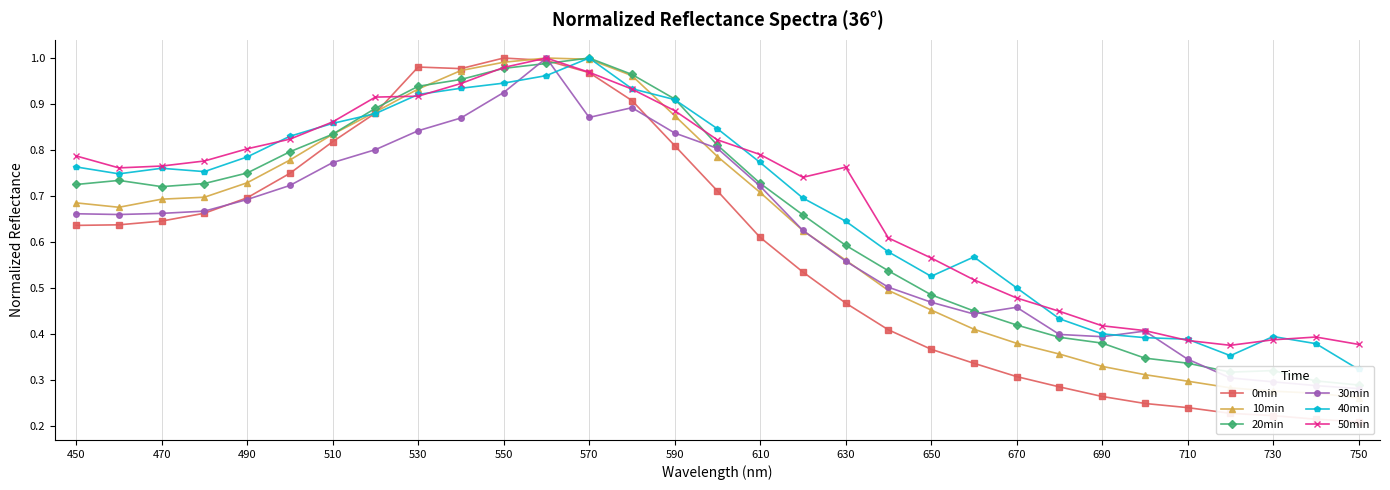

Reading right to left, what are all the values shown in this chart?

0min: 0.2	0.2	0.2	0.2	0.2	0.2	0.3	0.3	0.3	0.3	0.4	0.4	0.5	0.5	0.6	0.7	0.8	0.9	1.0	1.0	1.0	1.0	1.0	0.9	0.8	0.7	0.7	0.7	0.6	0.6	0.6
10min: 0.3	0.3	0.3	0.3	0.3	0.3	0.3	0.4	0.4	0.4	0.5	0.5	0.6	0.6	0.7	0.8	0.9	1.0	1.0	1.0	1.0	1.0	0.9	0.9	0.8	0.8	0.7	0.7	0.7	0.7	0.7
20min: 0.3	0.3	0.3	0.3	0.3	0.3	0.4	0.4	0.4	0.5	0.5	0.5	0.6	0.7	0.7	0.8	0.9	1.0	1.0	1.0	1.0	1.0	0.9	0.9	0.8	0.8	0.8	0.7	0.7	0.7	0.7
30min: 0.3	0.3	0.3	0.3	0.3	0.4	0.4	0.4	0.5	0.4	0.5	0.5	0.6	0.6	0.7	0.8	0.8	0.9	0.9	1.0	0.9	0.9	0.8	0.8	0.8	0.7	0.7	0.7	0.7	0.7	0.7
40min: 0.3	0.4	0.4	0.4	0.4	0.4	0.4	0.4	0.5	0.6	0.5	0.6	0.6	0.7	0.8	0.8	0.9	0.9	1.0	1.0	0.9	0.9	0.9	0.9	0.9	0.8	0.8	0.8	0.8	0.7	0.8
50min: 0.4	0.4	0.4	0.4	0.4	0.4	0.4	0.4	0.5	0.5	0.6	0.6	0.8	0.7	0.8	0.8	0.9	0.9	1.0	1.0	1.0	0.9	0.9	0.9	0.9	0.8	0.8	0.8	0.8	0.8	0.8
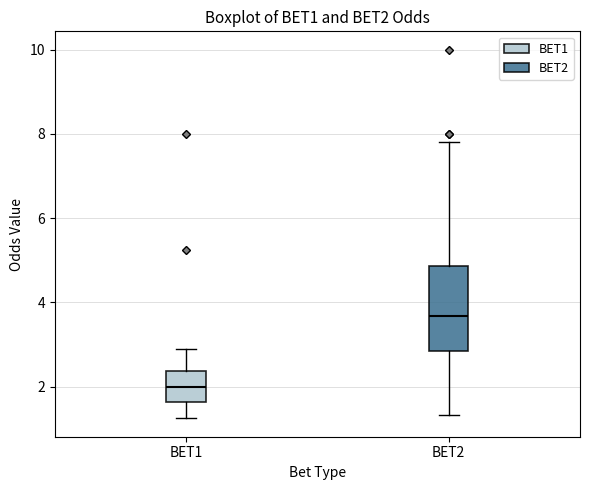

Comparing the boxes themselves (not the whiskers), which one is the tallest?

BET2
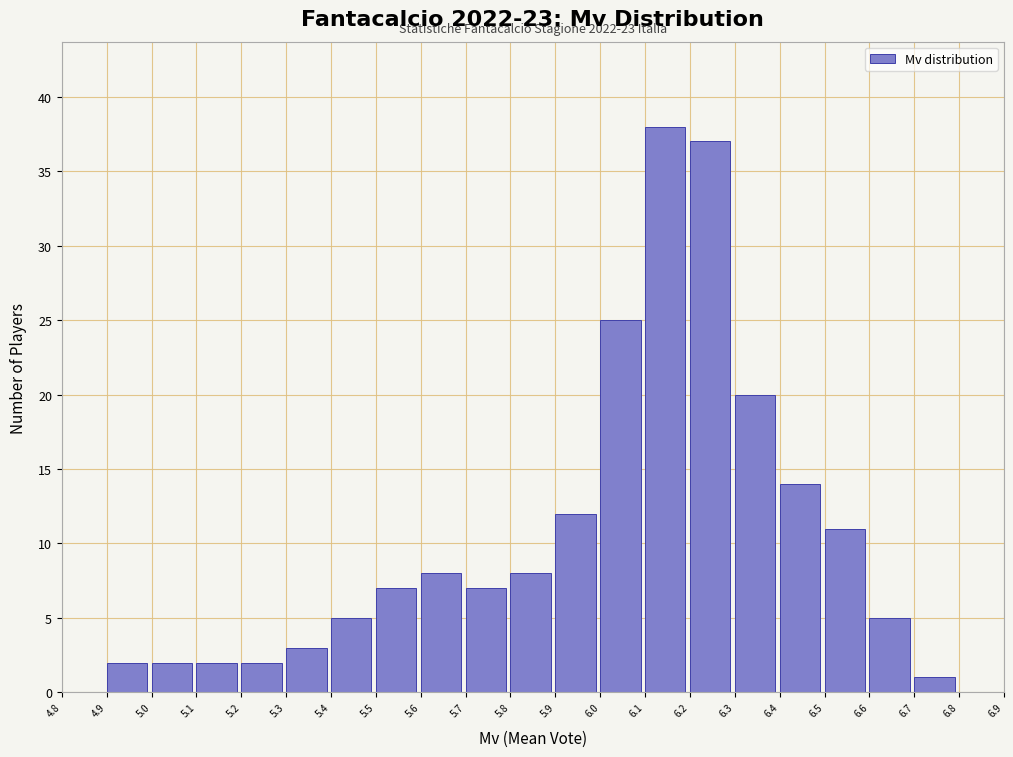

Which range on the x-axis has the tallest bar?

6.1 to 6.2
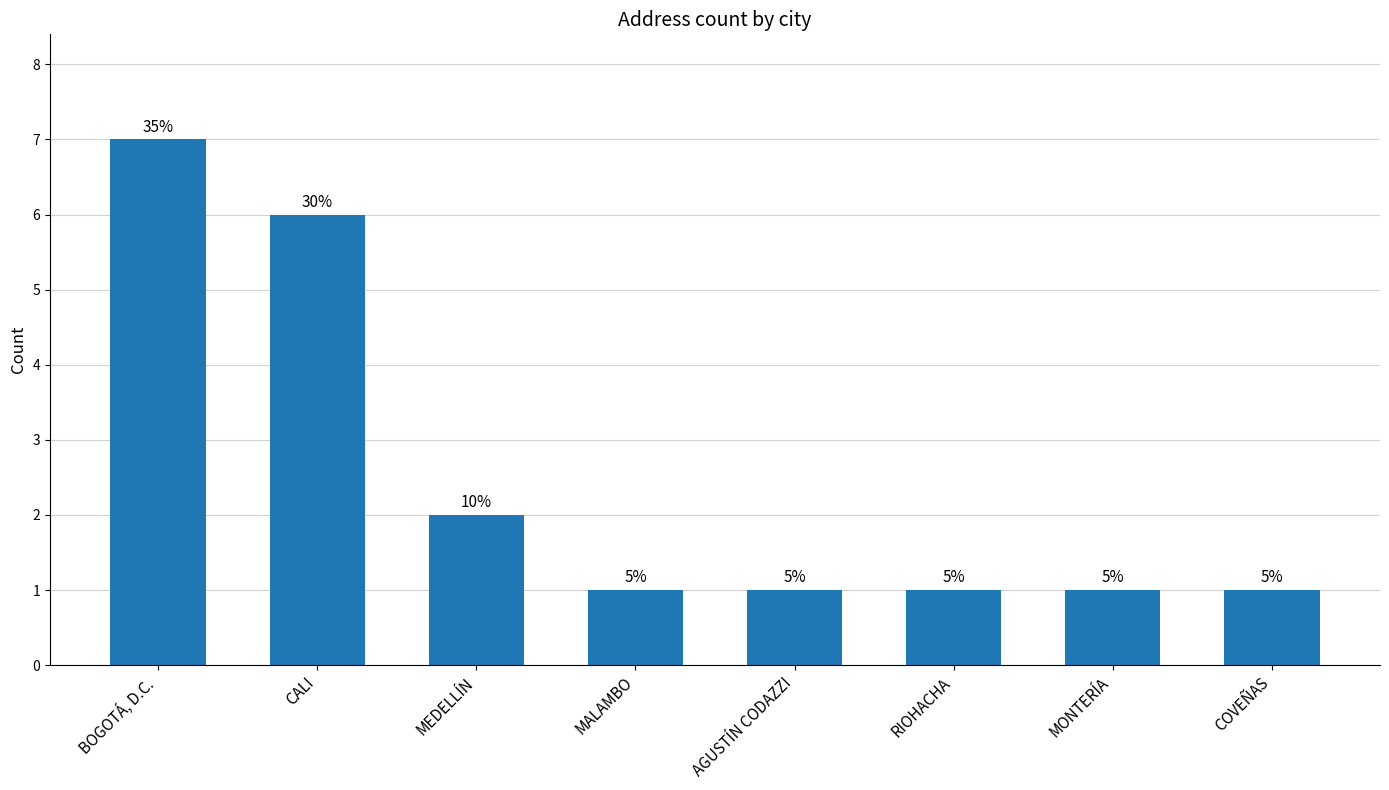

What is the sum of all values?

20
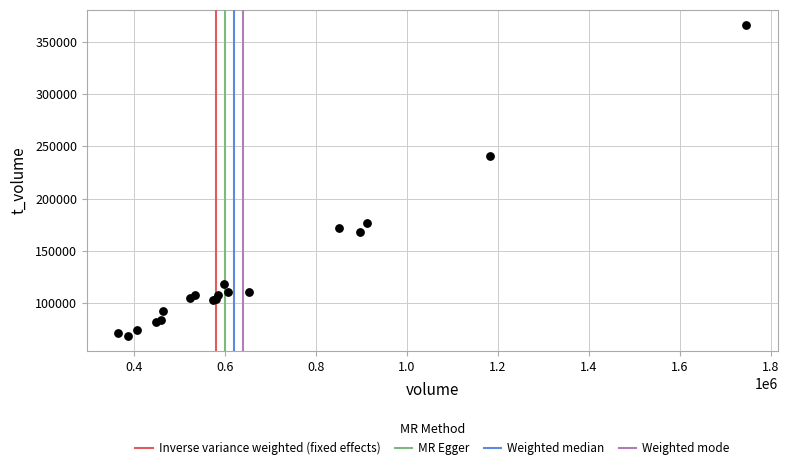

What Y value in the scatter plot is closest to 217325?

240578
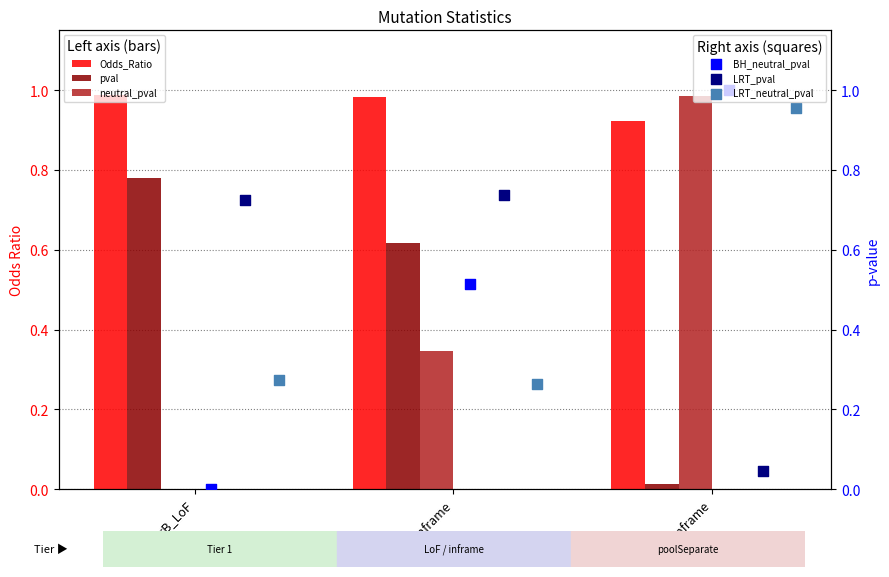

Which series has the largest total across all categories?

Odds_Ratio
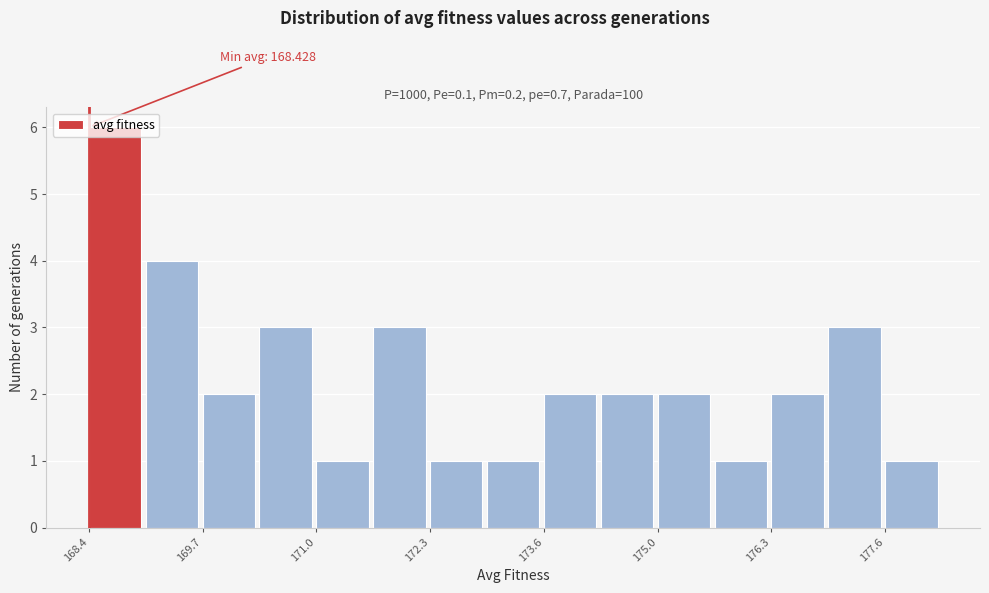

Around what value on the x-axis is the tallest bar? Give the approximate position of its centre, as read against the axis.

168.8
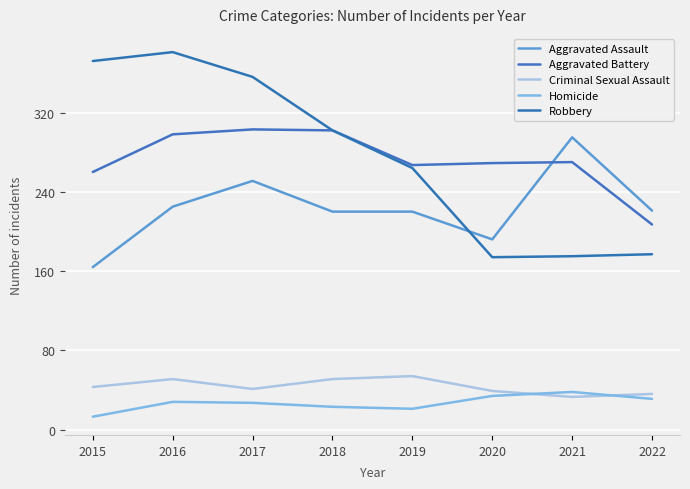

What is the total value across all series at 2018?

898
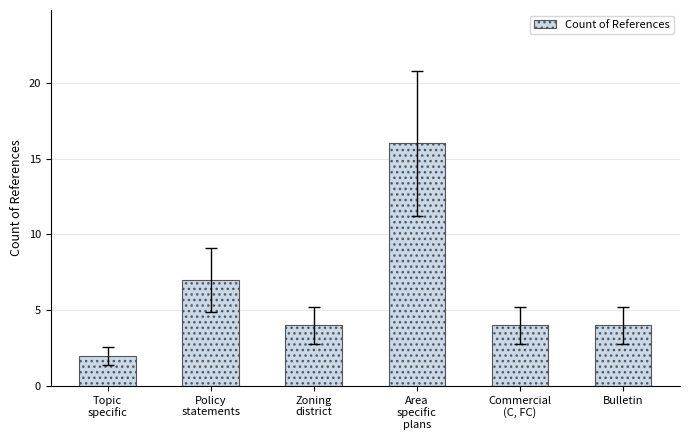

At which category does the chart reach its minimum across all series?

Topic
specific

━━━━━━

**WORK INSTRUCTIONS**. Can you repeat the items from the line with "At which category" through the end of the items, with "lowest value" in place of "minimum" and everything else unchanged?

**ANSWER SPACE**.
At which category does the chart reach its lowest value across all series?

Topic
specific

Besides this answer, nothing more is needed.